If either you or your spouse are turning 66 in the next 6 months. You can apparently still use both of these strategies as long as you and your spouse reach full retirement age in the 6-month grace period, which started Nov. 2. File and suspend sooner rather than later, Hopkins says. “If you are 66 or older or you turn 66 within the next 6 months, there might be an advantage to filing and suspending your benefits if that was your strategy.” If the changes are retroactive, your filing may be disallowed. “The worst case is that if you file and suspend now and the rules are applied retroactively, you aren’t going to cost yourself anything. If they aren’t applied retroactively, then you have lost the opportunity,” Hopkins says.
If you’re turning 62 this year or are already 62 but not yet full retirement age. Once you reach full retirement age at 66, you still will be able to file a restricted application for only a spousal benefit as long as your spouse also has reached full retirement age and is claiming a benefit. “The big change is that triggering the spousal benefit is more difficult,” says Hopkins. “After 180 days, your spouse won’t be able to do a file and suspend to trigger spousal benefits. One spouse will actually have to claim in order to trigger benefits for the other.”
Younger than 62 on Jan. 1, 2016. Anyone who doesn’t turn 62 by the end of this year will lose the right to claim spousal benefits only. If you are entitled to both spousal and worker benefits, you’ll be deemed to be filing for the largest benefit possible — your own or your spousal with no better option. Hopkins points out 1 small Social Security quirk: “Those who turn 62 on Jan. 1 are deemed to have turned 62 in 2015. If you are a Jan. 1 baby, this strategy is still available to you. The people born on the 2nd don’t get it,” he says.
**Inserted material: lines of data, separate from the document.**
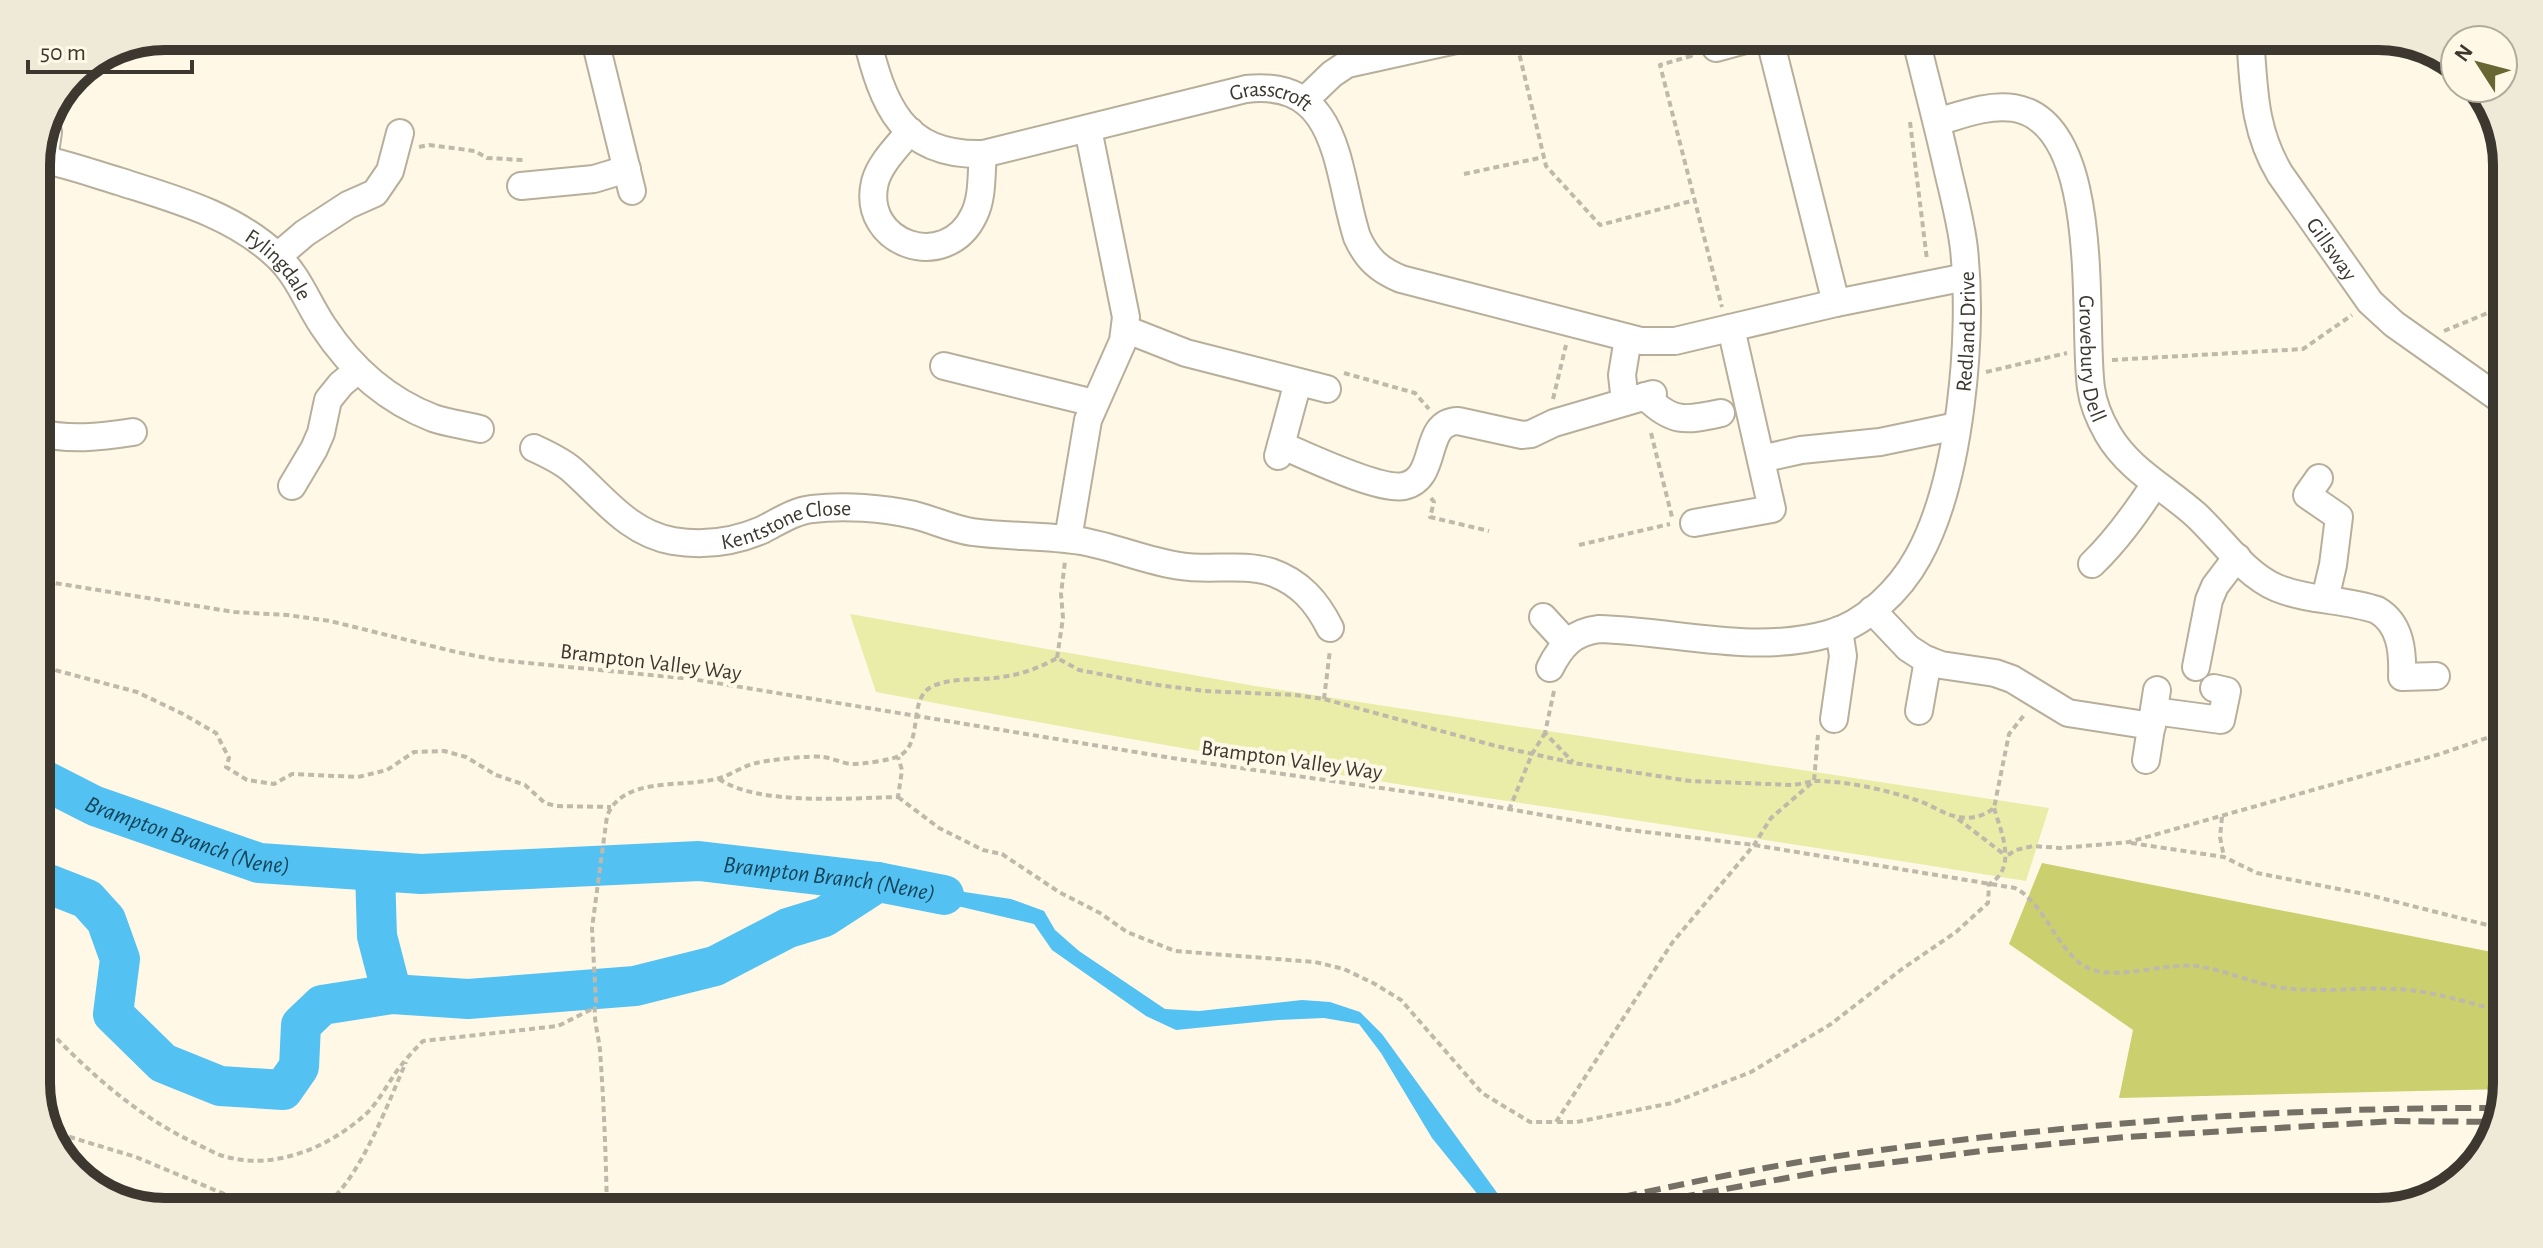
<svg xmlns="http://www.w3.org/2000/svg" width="2543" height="1248" font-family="'Alegreya Sans',sans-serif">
<rect width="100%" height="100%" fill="#fff8e7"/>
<path fill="#e9eda8" d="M850,614L1255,686L2049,808L2026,881C1829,849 1632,820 1435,790C1248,761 1062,727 876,692Z"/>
<path fill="#cbcf6e" d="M2042,863L2507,955L2506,1089L2119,1098L2133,1030L2009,944Z"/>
<path fill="#53c1f1" d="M898,882L1011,899L1044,911L1055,930L1079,951L1165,1009L1199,1011L1302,1000L1330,1002L1360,1012L1382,1034L1511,1212H1492L1432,1138L1381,1053L1359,1024L1324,1018L1278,1020L1176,1030L1146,1016L1052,950L1034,924L919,897L891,898L874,895Z"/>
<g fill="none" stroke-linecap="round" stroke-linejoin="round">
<g stroke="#53c1f1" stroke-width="40">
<path id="s1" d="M36,776L95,806L259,863L421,874L699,861L878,882L944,895"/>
<path d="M375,871L377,936L392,994L468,999L635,986L715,966L788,928L824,917L878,882"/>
<path d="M36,879L87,899L106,920L120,959L113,1014L163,1063L220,1086L283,1090L299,1067L301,1025L322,1005L392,994"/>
</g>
<defs>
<g id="minor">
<path d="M594,36L632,191"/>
<path id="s2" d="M866,36C883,104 901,156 983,154L1246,89C1341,78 1336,172 1357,237C1367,259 1379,270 1401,279L1641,341H1675L1836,303L1966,277"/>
<path d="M1769,36L1836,303"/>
<path id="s3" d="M2250,36C2254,87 2253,129 2280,174L2370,302L2394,324L2507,404"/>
<path d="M1716,48L1760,36"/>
<path d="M1305,100L1332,74L1347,64L1474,36"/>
<path id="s4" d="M1937,122C1961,115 1988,104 2014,108C2104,123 2082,323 2091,388C2093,404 2100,420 2108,434C2129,470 2166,488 2196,515C2222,539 2244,574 2277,588C2309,601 2345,599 2377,610C2401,624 2403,652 2402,677L2436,676"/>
<path d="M910,131C898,146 880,163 875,182C860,244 946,274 974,215C983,197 981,174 983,154"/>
<path id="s5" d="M36,158C64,163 91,173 118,181C174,199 232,214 276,255C298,275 307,302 323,326C350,367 386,400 433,418C447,423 464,425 480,429"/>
<path d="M44,160L48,132"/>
<path d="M521,186L594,179L627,169"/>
<path d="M278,256L305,233L348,205L375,193L390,171L400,133"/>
<path d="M1125,329L1186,353L1327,389"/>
<path d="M944,366L1094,403"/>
<path d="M1645,396C1672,423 1685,421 1721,413"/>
<path d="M1625,402L1622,375L1628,338"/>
<path d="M36,432C69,441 101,437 133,432"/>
<path d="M1281,445C1307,456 1379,491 1404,486C1440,478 1421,422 1458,421L1522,435L1531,434L1554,423L1653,394"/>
<path id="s6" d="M534,448C547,454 560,460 571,469C603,497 628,533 673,541C703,546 734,542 762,530C778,522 794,511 812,509C844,505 883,508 914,515C934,520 952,529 972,532C1008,537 1045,535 1081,541C1115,547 1146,561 1180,566C1210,571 1242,563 1271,572C1300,582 1317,602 1330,628"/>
<path d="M1278,456L1298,382"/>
<path d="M1761,459L1801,450L1880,442L1957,426"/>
<path d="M2319,478L2307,495L2339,517L2333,565L2325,599"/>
<path d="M292,486L314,449L321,433L328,400L341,384L358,370"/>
<path d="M1694,523L1772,509L1731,328"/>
<path d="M1068,539L1088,420L1123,341L1126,317L1088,129"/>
<path d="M2092,564C2117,540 2136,513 2155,484"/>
<path d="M1872,610L1908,648L1925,659L1941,665L1995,673L2012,679L2068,713L2152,726"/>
<path d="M1543,617L1566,642"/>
<path d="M2196,667L2209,600L2215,586L2237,557"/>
<path id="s7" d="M1550,668C1561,646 1573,632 1599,629C1675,631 1752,655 1828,634C1865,624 1900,590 1918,557C1961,480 1973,335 1964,249C1961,223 1954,197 1948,171C1938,126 1926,81 1915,36"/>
<path d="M1919,711L1928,660"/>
<path d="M2154,711L2221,720L2227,691L2214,688"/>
<path d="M1834,719L1843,656L1839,630"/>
<path d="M2146,760L2157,690"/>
</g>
</defs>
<use href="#minor" stroke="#b7af9b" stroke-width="30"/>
<path stroke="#bfb9ab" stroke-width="4" stroke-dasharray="6 4" stroke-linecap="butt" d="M1515,36L1546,166L1600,225L1695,200
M1686,36L1691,56L1660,65L1722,307
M1910,122L1927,260
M419,147L429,145L475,151L487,158L523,160
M1464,174L1544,157
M2444,331L2507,305
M2112,360L2303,349L2352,315
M1986,372L2067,353
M1344,373L1415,393L1429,409
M1553,399L1566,345
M1651,433L1672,517
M1431,498L1434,502L1430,517L1489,531
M1579,545L1670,524
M36,580L234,612L287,615L330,621L456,652L497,660L692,679L1178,759L1430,795L1621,829L1754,845L2015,888C2046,903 2060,960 2093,970C2122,979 2164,963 2196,966C2226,970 2254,984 2284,988C2321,993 2357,987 2394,989C2432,990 2470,1004 2507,1012
M1057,658L1063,618L1061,594L1065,561
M36,665L137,692L183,714L216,733L229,758L226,767L247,780L274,784L292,774L358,777L387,770L414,752L444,751L466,757L496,775L525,785L545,803L556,806L611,807
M1554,691L1545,733L1573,762
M1324,699L1330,650
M719,779C759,806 849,798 898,797L902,770L898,757
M898,797L939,828L983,850L1002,854L1059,892L1100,913L1127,932L1175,951L1315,962L1344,969L1375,984L1401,1000L1482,1093L1530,1122H1556L1672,943L1754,845L1771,818L1814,781C1848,781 1887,790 1919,801C1931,805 1942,813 1954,816C1969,820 1983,817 1994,808L2009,734L2025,714
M1509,810L1532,754L1545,733
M2222,817L2220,837L2224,857
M1958,819L2005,855
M2131,843L2224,857L2257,873L2369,895L2507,930
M2008,855L2016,850L2033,846L2061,848L2129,842L2440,754L2507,731
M36,1017C84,1068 135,1116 199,1145C208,1149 217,1155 227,1157C276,1170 330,1147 367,1113C379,1101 388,1083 399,1068C406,1059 414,1050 423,1041L558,1026L594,1008
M1557,1122H1577L1672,1103L1751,1072L1831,1024L1902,969L1956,932L1988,903L1989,884C2018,868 2001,832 1994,808
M50,1131L136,1157L241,1201L282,1212
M311,1212C353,1201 389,1100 406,1062
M607,1212C606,1158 604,1105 600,1051C599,1036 592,1017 596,1002L592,928L607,816C623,776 681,788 716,779C730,776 742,766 756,763C768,760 812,755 823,757C833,758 843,764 853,764C863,764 893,760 901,755C924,740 907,698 933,686C951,678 975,680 994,678C1016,676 1038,669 1057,658L1079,670L1158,685L1205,691L1295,695L1324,699L1496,746L1574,763L1690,781L1794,785L1814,781L1818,735"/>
<use href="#minor" stroke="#fff" stroke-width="26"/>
<path stroke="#747065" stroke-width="6" stroke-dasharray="16 8" stroke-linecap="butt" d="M1632,1206L1831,1170L1990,1150L2125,1137L2396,1121L2498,1122
M1551,1212C1644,1193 1737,1171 1831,1157C2052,1125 2277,1107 2501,1108"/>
</g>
<g text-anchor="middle" stroke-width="8" stroke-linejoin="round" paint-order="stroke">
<g font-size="22" fill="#3c3830" stroke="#fff8e7">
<text dy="8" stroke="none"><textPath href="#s2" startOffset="482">Grasscroft</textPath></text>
<text dy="8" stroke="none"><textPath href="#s3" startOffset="234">Gillsway</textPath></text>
<text dy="8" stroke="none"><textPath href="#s5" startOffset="270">Fylingdale</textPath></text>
<text dy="8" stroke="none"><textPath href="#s7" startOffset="650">Redland Drive</textPath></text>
<text dy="8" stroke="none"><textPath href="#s4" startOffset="358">Grovebury Dell</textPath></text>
<text dy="8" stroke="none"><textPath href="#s6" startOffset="286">Kentstone Close</textPath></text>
<text transform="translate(651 661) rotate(7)" y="8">Brampton Valley Way</text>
<text transform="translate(1292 759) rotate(8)" y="8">Brampton Valley Way</text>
</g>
<g font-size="24" font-style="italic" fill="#154458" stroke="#fff8e7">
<text dy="8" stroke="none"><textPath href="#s1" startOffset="164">Brampton Branch (Nene)</textPath></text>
<text dy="8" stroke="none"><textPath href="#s1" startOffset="812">Brampton Branch (Nene)</textPath></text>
</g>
</g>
<path d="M0 0H2543V1248H0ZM165 50H2378A115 115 0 0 1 2493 165V1083A115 115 0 0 1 2378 1198H165A115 115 0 0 1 50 1083V165A115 115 0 0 1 165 50Z" fill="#efe9d8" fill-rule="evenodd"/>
<path fill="none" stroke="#3c3830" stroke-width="10" d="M165 50H2378A115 115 0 0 1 2493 165V1083A115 115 0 0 1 2378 1198H165A115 115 0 0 1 50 1083V165A115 115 0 0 1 165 50Z"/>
<g transform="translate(2479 64) rotate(306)"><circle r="38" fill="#fff8e7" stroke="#b1ab9e" stroke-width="2"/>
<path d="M0-6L14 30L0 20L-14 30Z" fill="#686632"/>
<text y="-12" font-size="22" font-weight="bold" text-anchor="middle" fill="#3c3830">N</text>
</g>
<path d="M28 60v12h164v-12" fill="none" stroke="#3c3830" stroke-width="4"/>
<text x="40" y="60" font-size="24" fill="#3c3830" stroke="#fff8e7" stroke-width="6" paint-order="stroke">50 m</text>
</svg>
Claiming spousal benefits as a divorced spouse. Under the old rules, you could claim a spousal benefit only at 66 as long as your divorced spouse was 62, and delay claiming your worker’s benefit until it reached its maximum value at age 70. That option has been eliminated. When you file, you’ll be deemed to be filing for the largest benefit possible. Also, the new rules seem to require that the spouse of a divorced person filing for benefits also must have filed for his or her own benefits. Since this could allow 1 ex-spouse to hold the other ex-spouse’s benefits hostage, both Kotlikoff and Hopkins believe this aspect of the new regulations will be corrected.
Widows and widowers are mostly unaffected. Survivors who are eligible for both earned and survivor benefits will continue to have 2 strategies available to them. They will continue to be able to start with a survivor benefit at age 60, then switch to a higher worker’s benefit anytime up until age 70. Or under some circumstances, a widow may find it advantageous to start with a worker’s benefit at age 62 and switch to a higher survivor’s benefit at full retirement age.
One thing this law didn’t change, especially for people under 62, is the need to understand your options and make a plan. If you are confused about how these changes affect you, get help during the next 6 months while you may still have a chance to choose a strategy that will soon disappear.